Resolved: That the report be noted.

 

20.

Procurement Strategy Update pdf icon PDF 37 KB

Additional documents:

Minutes:

The Council’s existing Procurement Strategy had been adopted in September 2013. The Council’s Officer Procurement Group had since kept the Strategy under review and 3 principal changes had been proposed to ensure that it complied with relevant legislation, best practice and that it supported the Council in achieving its priorities.

 

The three adjustments were: to update the Council Vision and Promises in line with those adopted by Council; to add a Social Value principle to reflect The Public Services (Social Value) Act 2012; and the introduction of an Effective Practice and Decision Making section, incorporating the content from the previous Procurement Principles section.

 

The Public Services (Social Value) Act 2012 required the Council to take account of how what was procured may improve the social, environmental and economic wellbeing of the District. It would apply to the largest, EU-level public services contracts and framework agreements. The revised Strategy would form part of the rules employed by Officers together with the Finance Procedure Rules and Contract Procedure rules.

 

The Head of Environmental and Operational Services advised that it was difficult to give these elements practical effect in most procurement exercises. The drive for austerity meant that  the weighting given to cost was increasing from 60% to 70%. For some matters, there was also only a limited number of suppliers.

 

In May 2013 the Audit Team had carried out an audit of procurement and the Council’s processes were considered adequate, with the primary concern being the recruitment of agency staff. The Advisory Committee was informed that the Direct Services Team would use a range of agencies and they competed against each other. The Council did use Kent Top Temps, owned by Kent County Council, as one of the agencies.
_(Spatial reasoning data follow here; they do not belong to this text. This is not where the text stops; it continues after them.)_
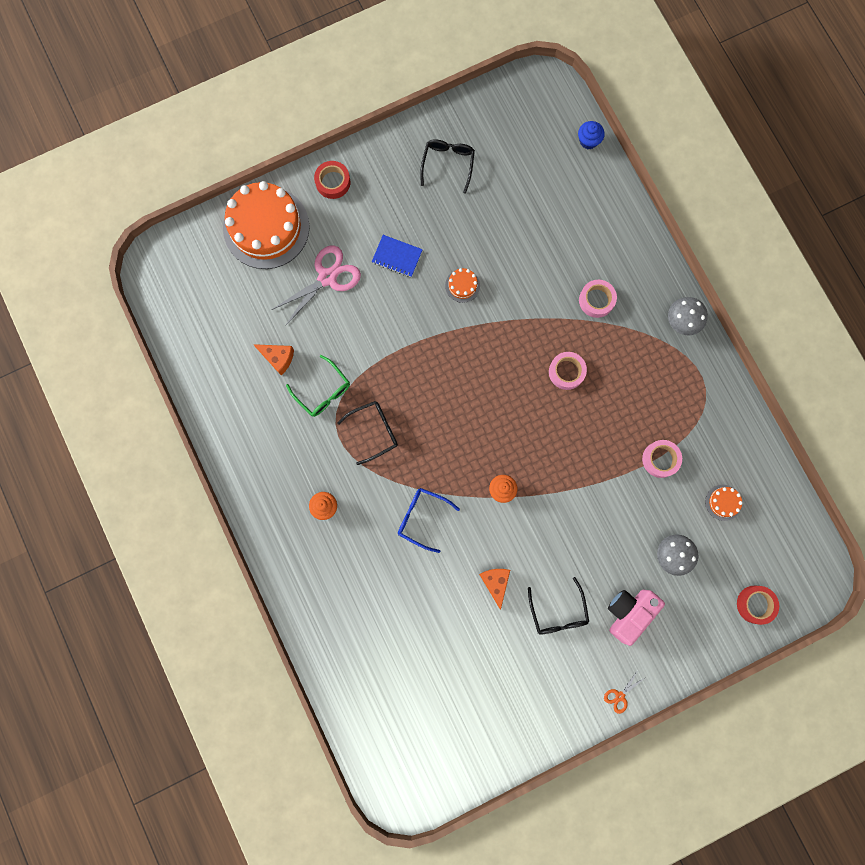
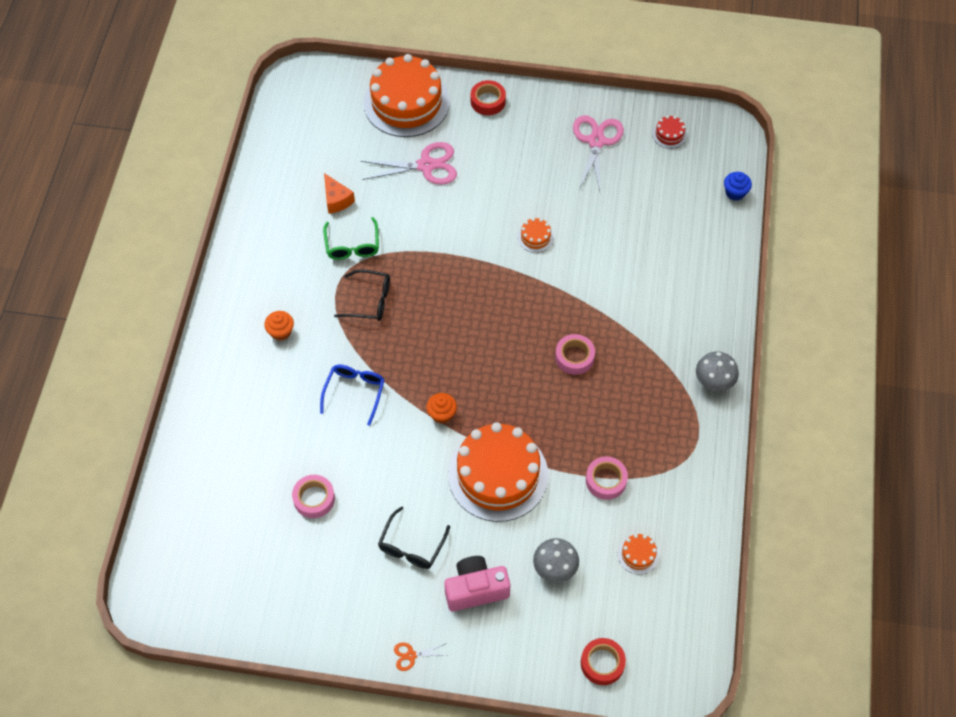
camera: 35 degrees right, 20 degrees down
blue notebook [372,235,423,277] -> none
blue glasses [398,488,460,553] -> blue glasses turned 45 degrees clockwise [320,365,385,426]
black glasses [420,139,475,193] -> pink scissors [573,115,624,191]
orange cheese [479,569,510,609] -> none
pink tape [579,280,617,318] -> pink tape moved to [292,475,335,518]
none -> orange cake [448,422,548,522]
none -> red cake [652,115,687,149]

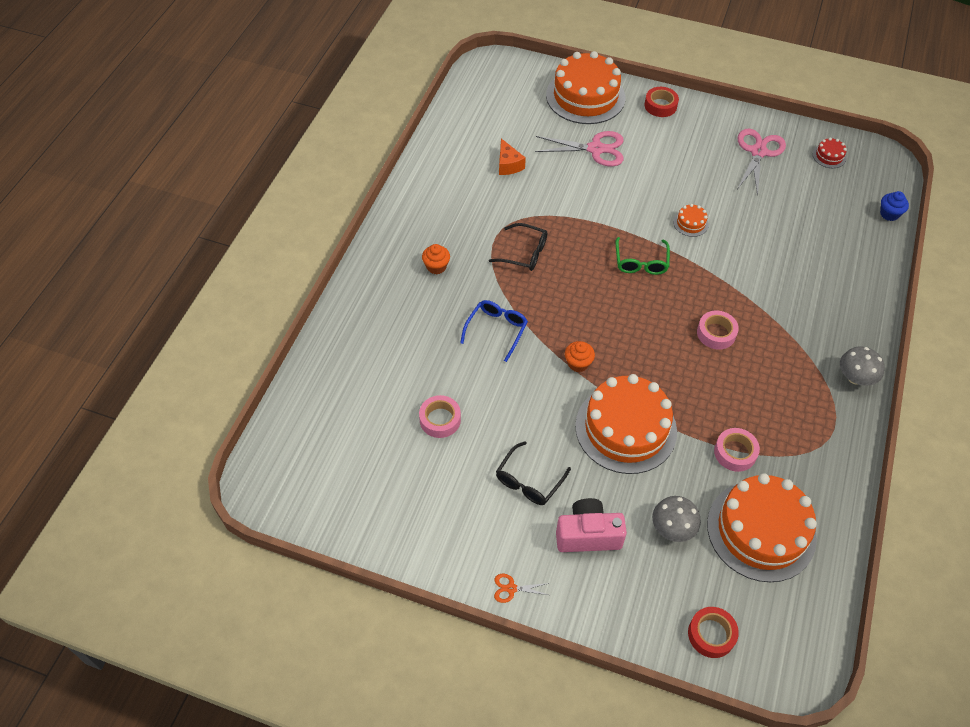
camera: 10 degrees right, 5 degrees down
green glasses [323,217,379,260] -> green glasses moved to [616,237,670,275]
orange cake [618,534,659,574] -> orange cake [707,473,817,582], size x2.49

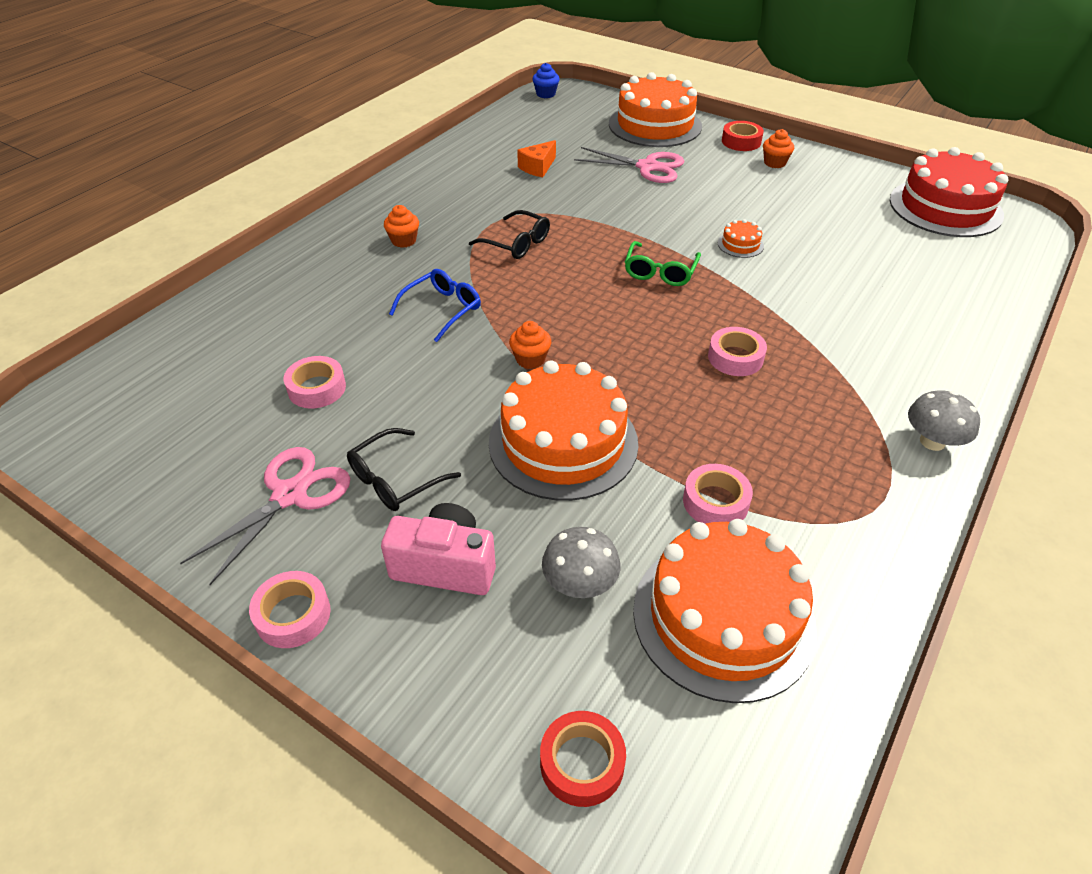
camera: 15 degrees right, 10 degrees down
orange scissors [494,574,549,603] -> pink tape [249,571,331,648]
orange cheese [499,138,526,175] -> orange cheese turned 45 degrees clockwise [517,140,556,177]
pink scissors [737,129,786,196] -> pink scissors moved to [180,447,350,585]
red cake [813,137,847,168] -> red cake [890,147,1008,237], size x2.49
blue cupcake [880,191,909,221] -> blue cupcake moved to [532,63,560,98]
none -> orange cupcake [763,129,794,168]

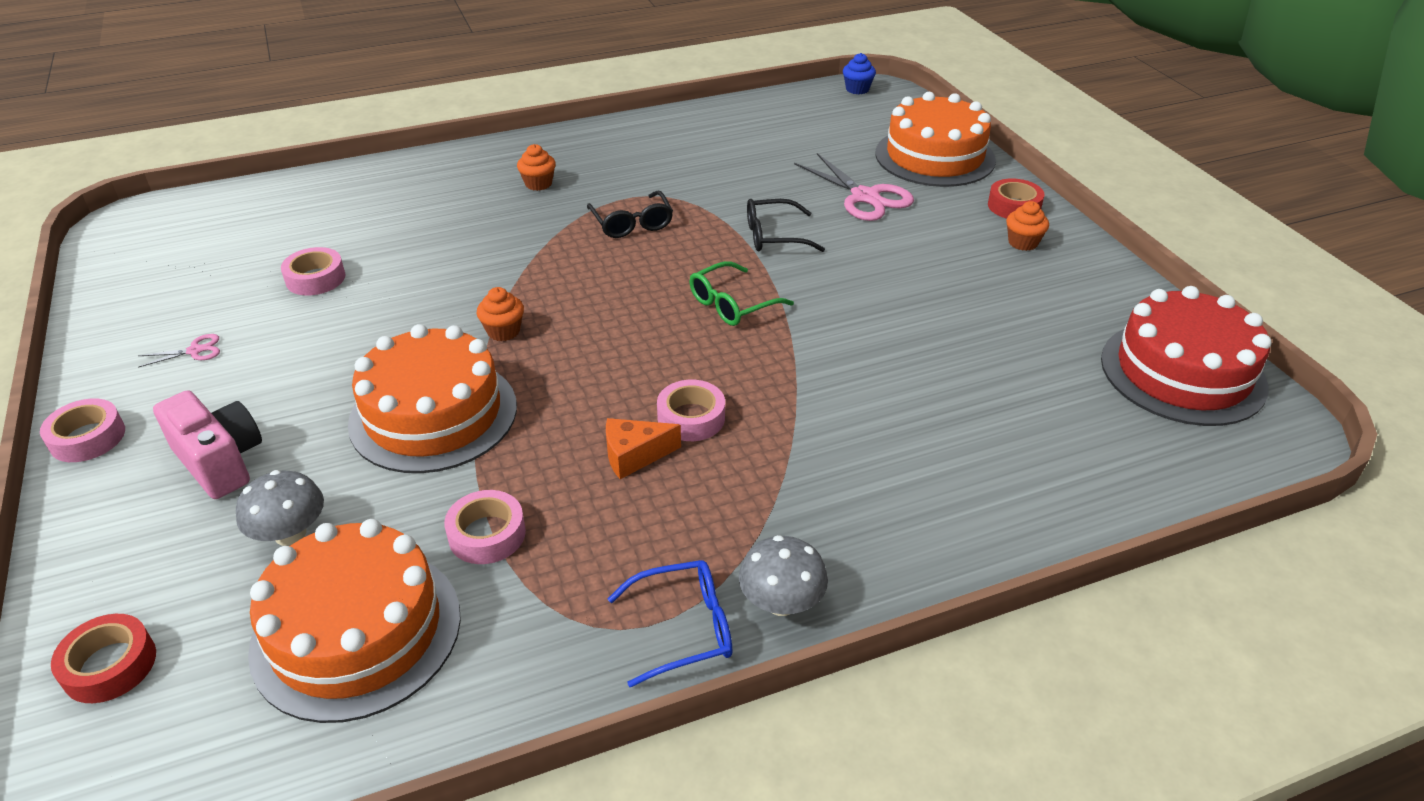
camera: 35 degrees right, 5 degrees down
pink scissors [180,447,350,585] -> pink scissors [138,334,220,368], size x0.46
black glasses [347,428,461,511] -> black glasses moved to [747,199,825,252]
blue glasses [389,269,481,342] -> blue glasses moved to [608,560,733,687]
orange cheese [517,140,556,177] -> orange cheese moved to [606,418,681,479]
orange cake [718,219,764,258] -> none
The Head of Environmental and Operational Services did not seek to use staff on zero-hour contracts.

 

Resolved: That Cabinet be recommended to adopt the updated Procurement Strategy

 

21.

Work Plan

Minutes:

The Chairman of the Members’ IT Working Group advised the meeting that the Group intended to bring the IT Disaster Recovery Plan before it in November 2013.

 

The Chairman suggested that Sector would be invited to the Advisory Committee either at its meeting in November or in January 2014.

 

Following the initial briefing, the White Oak Leisure Centre report could be delayed beyond January 2014 before it was presented to the Advisory Committee. No deadline would be set for it as the priority was to have the matter dealt with correctly. Members noted that new premises for the centre could lead to a reduction in running costs and therefore a reduced management fee. Members were directed to raise questions concerning the running of the centre to the Portfolio Holder for Economic and Community Development and the relevant Advisory Committee.